牧志公設市場よりも、その周りの商店のほうが興味深い。
辛さよりも香りが立つ島唐辛子はタイ料理に合いそうで、買って帰りたいと思っていた。
季節外れで、やっと売っているのを見つけたが、値段もちょっと高い。
まあ買うけど。
沖縄の経済は女性が回しているのではないだろうか。
老いも若きも女性がきびきびと働いている。
男性はその横で、ぼんやりと愛想を振りまく。
出汁の基本はとにかく鰹節。
削る前のまるごとが積み上がっている。
スーパーの鰹節スペースも関東より遥かに広い。
脇道にも店が並んでいる。
たまたま通りかかってそそられたカツキッチンは、ポークたまごおにぎりの店。
2人で1つ買って、食べてみよう。
高菜やツナマヨ、昆布などのトッピングが選べる基本のポークたまごおにぎりは200円。
自家製油味噌にする。
イートインできるカウンターがあるが、持ち帰りで。
店の前でたまらずに頬張る。
注文を受けてから作ってくれ、ほかほかのご飯に海苔の香り。
スパムの塩気とやわらかな卵、甘い油味噌。
いいねえいいねえ。
曲がったところにある喫茶店兼惣菜屋に行列ができている。
沖縄のお惣菜が並んでいて、揚げ物は横で揚げたばかりのものが随時補充されている。
もちろん、列に加わる。
奥の厨房でお母さんたちがせっせと料理をしているのを見て、ますますそそられる。
みんな何品も買っていて、値段を聞くと安い。
前に並んでいた親切なマダムが、冬至ジューシーを仏壇に備える風習があるのだと教えてくれた。

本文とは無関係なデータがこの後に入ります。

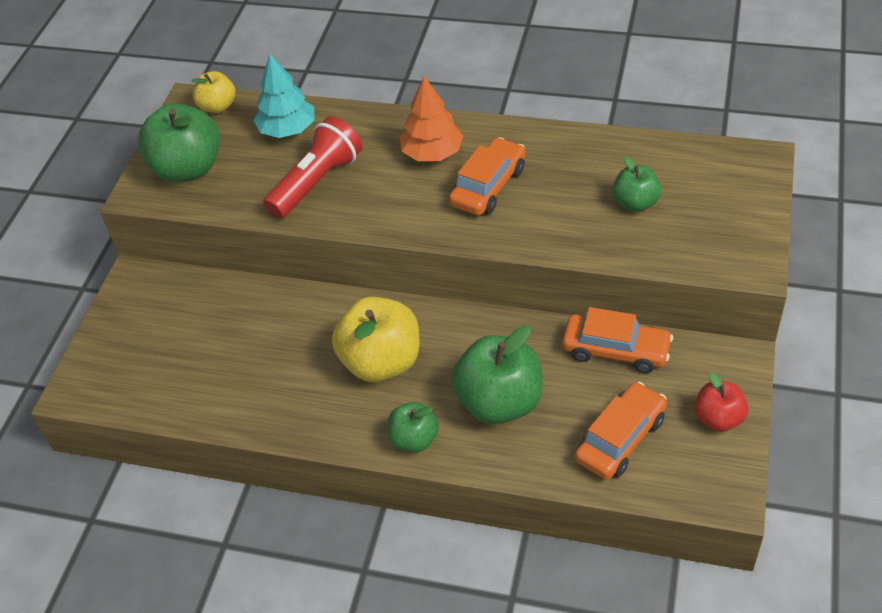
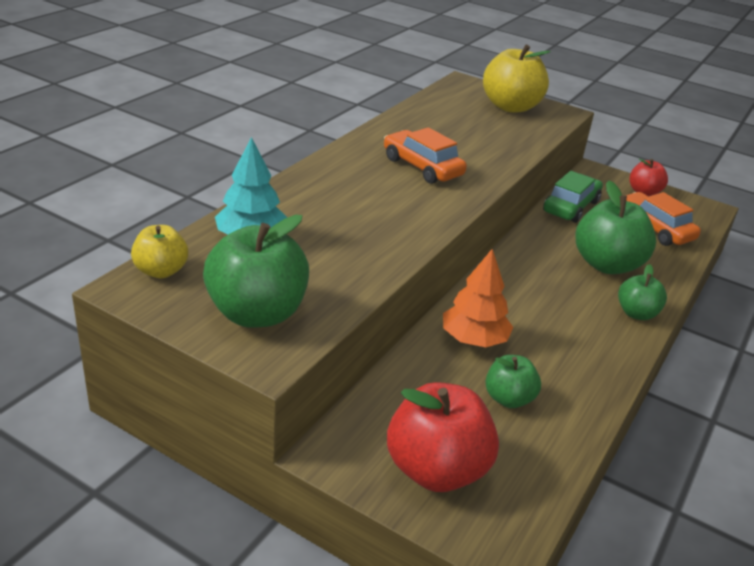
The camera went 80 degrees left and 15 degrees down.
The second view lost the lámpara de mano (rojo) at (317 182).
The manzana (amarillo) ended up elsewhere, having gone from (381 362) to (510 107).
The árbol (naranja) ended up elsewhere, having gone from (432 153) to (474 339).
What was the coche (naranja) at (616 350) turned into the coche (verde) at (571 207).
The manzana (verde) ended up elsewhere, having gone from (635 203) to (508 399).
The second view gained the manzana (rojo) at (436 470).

この日は冬至だったから、家で作らない人は美味しい店で買うのだそうだ。
並んでいる料理の説明もしてくれ、オススメもしてくれる。
沖縄の人は人懐っこくて親切だな。
急ぐことがないから、心に余裕があるのだろう。
さあ我々の番というところで、後ろの婆さんが「さつま揚げ買うの?」と聞いてきた。
残り僅かなさつま揚げをどうしても買いたい様子。
買わないと言っているのに、勢い余って「さつま揚げ2つ!」と注文している。
まだだから。
お店の人にいなされるも、焦りは隠せない。
さすがの沖縄県民も、食欲の前には余裕がなくなるのか。
片っ端から食べてみたい衝動に駆られるが、マダムのオススメに従いながら厳選。
食べてみたかった沖縄のかまぼこを1つ。
揚げ物は信用できる店で買いたいからね。
シナチクのような風味の筍の炒めもの、スンシーイリチーを小さいパックで。
干し椎茸や白いこんにゃく、細切り昆布、薄いかまぼこなど。
もっちもちな田芋のドゥルワカシーも。
グリンピースやスンシーなど、具だくさん。
出汁は豚かな。
生活雑貨の店に寄りつつホテルへ。
さっき買ったお惣菜を食べよう。
備え付けの茶碗で缶ビール。
かまぼこはお赤飯入り。
関東とは違う赤さは、豆が違うからだろうか?
どれも作りこんだ家庭の味で、美味しい。
情報は検索でいくらでも入るけれど、たまたま良い店を見つけた時の喜びは代えがたい。